--- ENTRIES PROVIDED ---
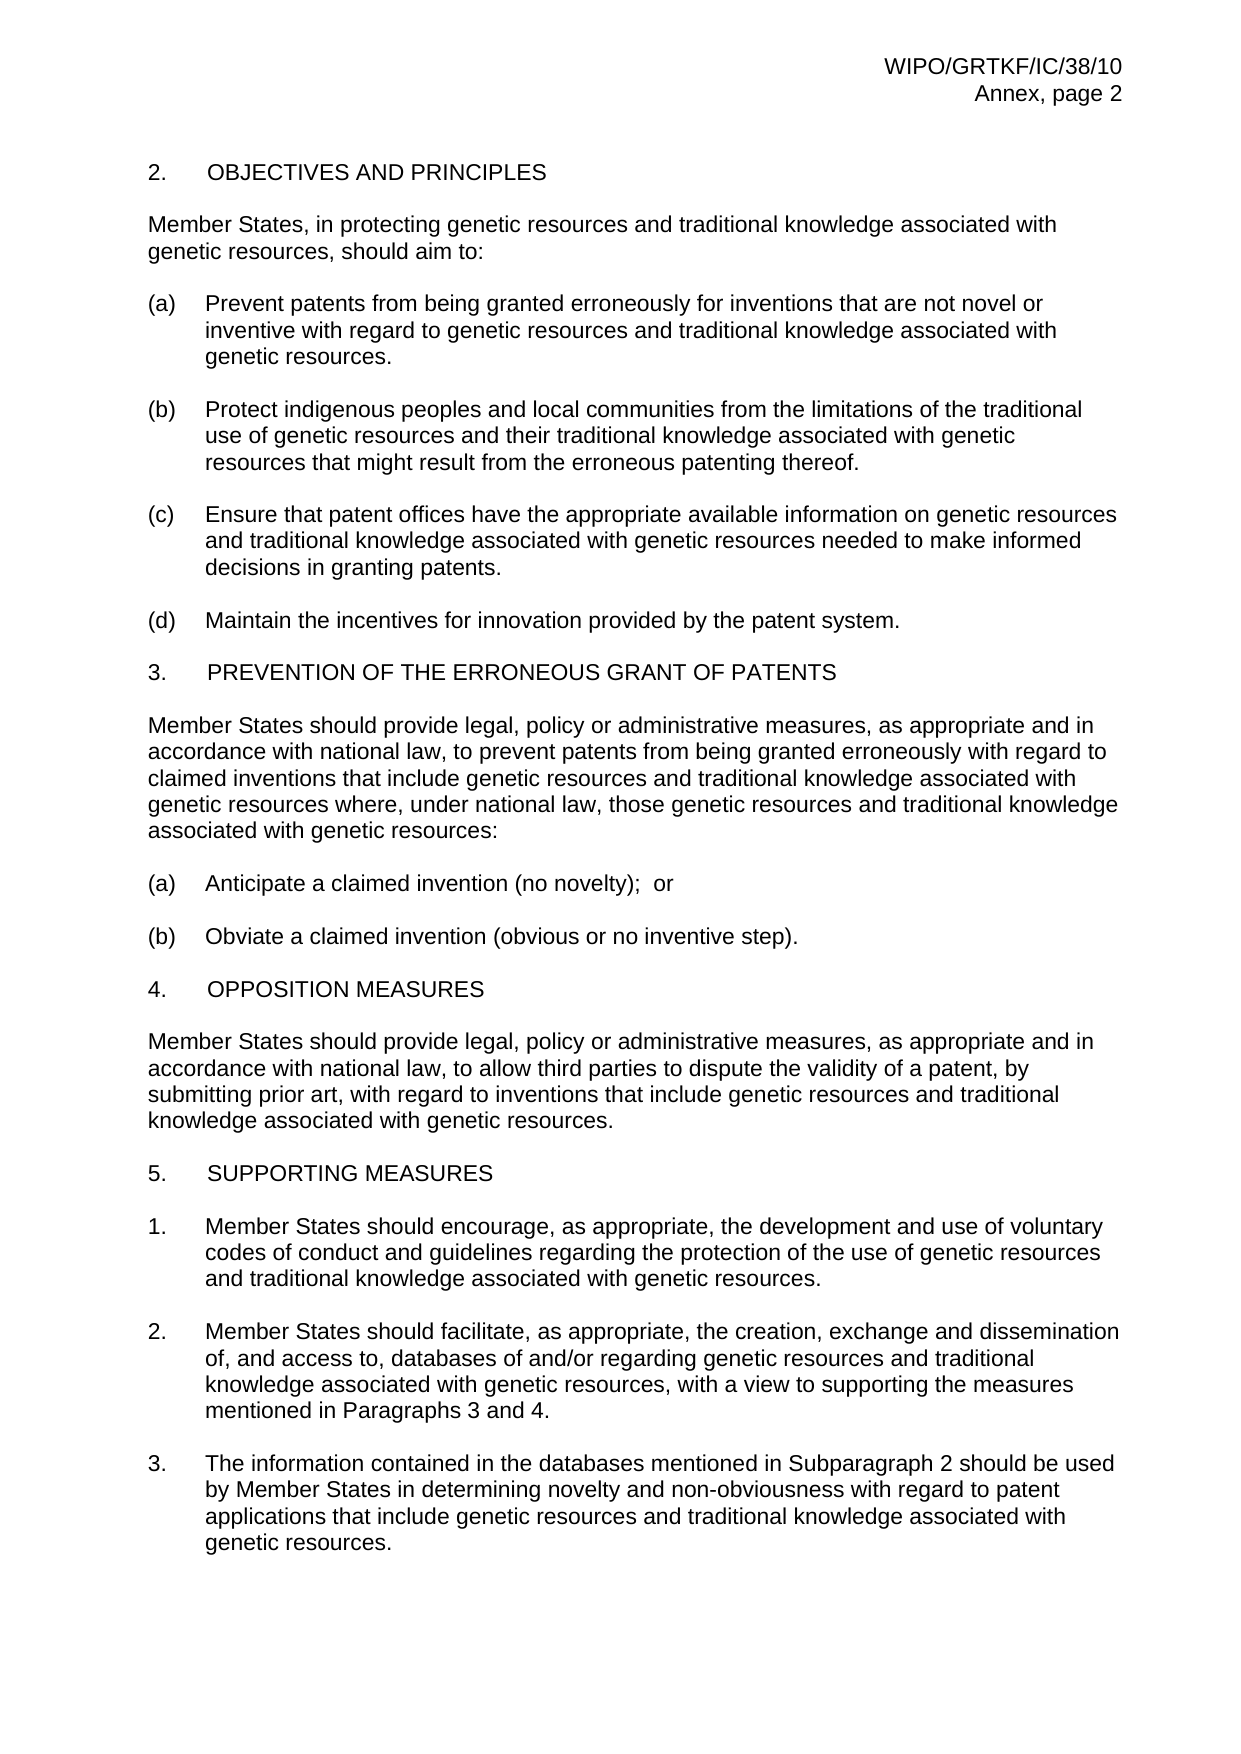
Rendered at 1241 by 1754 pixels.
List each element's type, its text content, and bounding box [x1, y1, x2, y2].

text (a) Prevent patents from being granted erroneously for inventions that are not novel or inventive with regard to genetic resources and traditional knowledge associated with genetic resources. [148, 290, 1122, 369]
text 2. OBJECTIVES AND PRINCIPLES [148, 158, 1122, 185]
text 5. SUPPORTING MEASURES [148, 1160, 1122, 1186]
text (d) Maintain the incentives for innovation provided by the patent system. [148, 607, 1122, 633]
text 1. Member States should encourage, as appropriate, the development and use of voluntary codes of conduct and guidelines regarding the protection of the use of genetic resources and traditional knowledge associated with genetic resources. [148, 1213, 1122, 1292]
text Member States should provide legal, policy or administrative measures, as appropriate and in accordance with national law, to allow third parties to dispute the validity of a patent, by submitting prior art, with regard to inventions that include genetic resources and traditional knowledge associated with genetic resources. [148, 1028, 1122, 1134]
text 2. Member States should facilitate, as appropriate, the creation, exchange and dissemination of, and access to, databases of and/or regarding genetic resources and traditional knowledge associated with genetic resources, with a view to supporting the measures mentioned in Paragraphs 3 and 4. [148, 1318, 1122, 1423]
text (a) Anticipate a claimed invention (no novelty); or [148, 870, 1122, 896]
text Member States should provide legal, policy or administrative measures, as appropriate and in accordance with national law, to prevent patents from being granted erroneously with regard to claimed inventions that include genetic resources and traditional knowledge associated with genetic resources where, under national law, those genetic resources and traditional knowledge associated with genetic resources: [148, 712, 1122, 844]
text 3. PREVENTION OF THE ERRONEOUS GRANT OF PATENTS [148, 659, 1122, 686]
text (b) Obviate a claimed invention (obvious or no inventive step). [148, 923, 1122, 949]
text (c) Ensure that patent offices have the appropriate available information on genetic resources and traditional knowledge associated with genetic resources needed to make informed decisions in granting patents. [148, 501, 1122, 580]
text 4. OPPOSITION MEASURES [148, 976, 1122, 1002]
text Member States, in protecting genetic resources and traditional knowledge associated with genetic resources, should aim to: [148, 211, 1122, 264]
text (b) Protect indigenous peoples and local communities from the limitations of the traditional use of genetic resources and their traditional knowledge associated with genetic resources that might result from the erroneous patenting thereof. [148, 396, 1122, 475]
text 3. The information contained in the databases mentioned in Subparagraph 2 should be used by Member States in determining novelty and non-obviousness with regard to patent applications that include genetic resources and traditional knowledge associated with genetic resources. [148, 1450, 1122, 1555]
---
--- ENTRIES PROVIDED ---
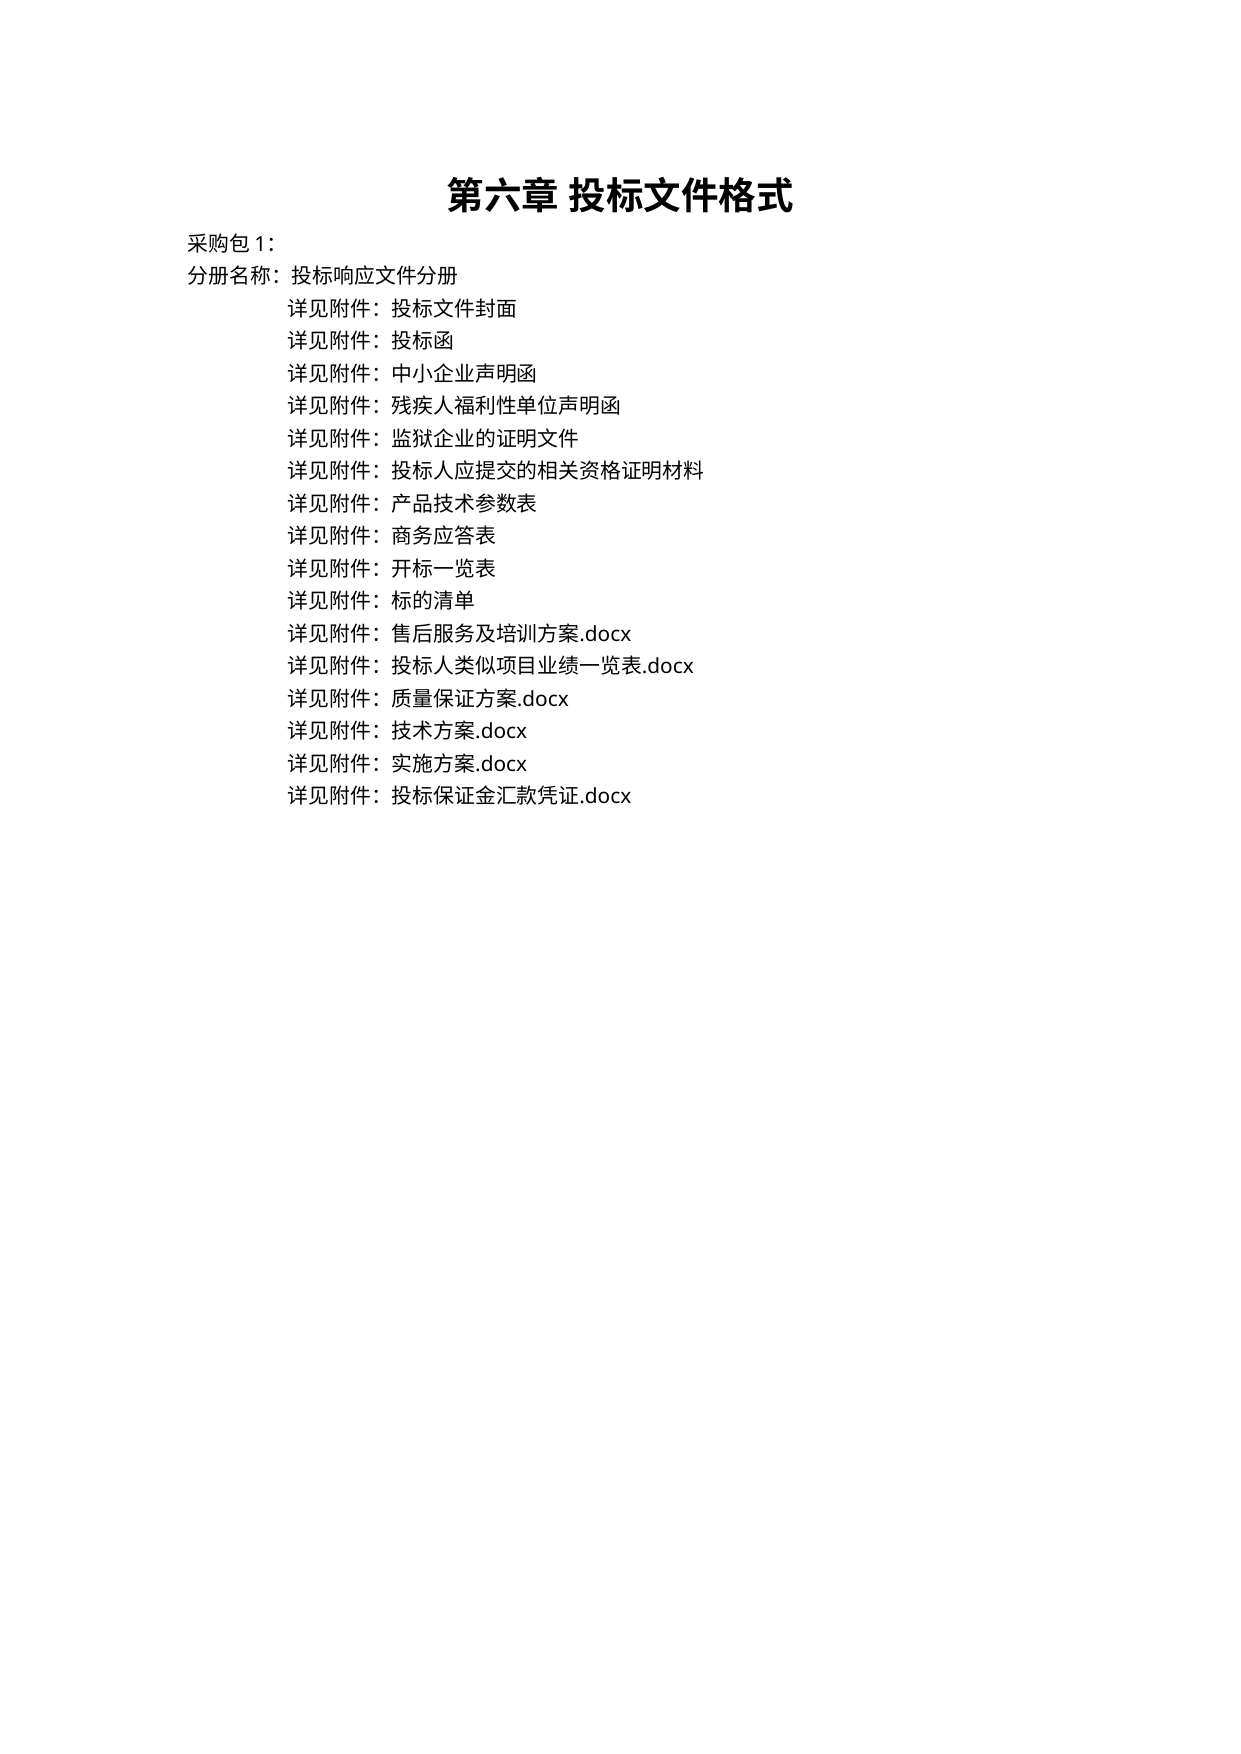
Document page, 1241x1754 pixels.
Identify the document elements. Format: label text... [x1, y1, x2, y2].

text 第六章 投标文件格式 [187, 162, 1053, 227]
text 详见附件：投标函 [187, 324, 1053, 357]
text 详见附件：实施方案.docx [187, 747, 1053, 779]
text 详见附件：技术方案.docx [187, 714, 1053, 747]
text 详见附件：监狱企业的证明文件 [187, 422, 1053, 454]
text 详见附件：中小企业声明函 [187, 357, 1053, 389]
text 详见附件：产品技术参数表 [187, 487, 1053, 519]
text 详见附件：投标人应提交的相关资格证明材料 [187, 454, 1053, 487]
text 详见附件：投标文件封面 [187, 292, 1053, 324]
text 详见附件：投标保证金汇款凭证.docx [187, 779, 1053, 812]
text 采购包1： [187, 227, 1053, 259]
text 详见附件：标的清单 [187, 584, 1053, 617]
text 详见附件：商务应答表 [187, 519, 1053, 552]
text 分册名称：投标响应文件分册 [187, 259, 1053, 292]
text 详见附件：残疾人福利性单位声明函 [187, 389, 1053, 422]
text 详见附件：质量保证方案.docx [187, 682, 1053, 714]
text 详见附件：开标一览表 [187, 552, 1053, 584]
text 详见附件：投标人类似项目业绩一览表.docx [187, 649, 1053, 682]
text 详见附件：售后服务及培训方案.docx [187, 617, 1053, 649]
---
=== ACTION ITEM ===
Only a number is wanted. Count the lines of the data that contain "legal".

=== RESULT ===
2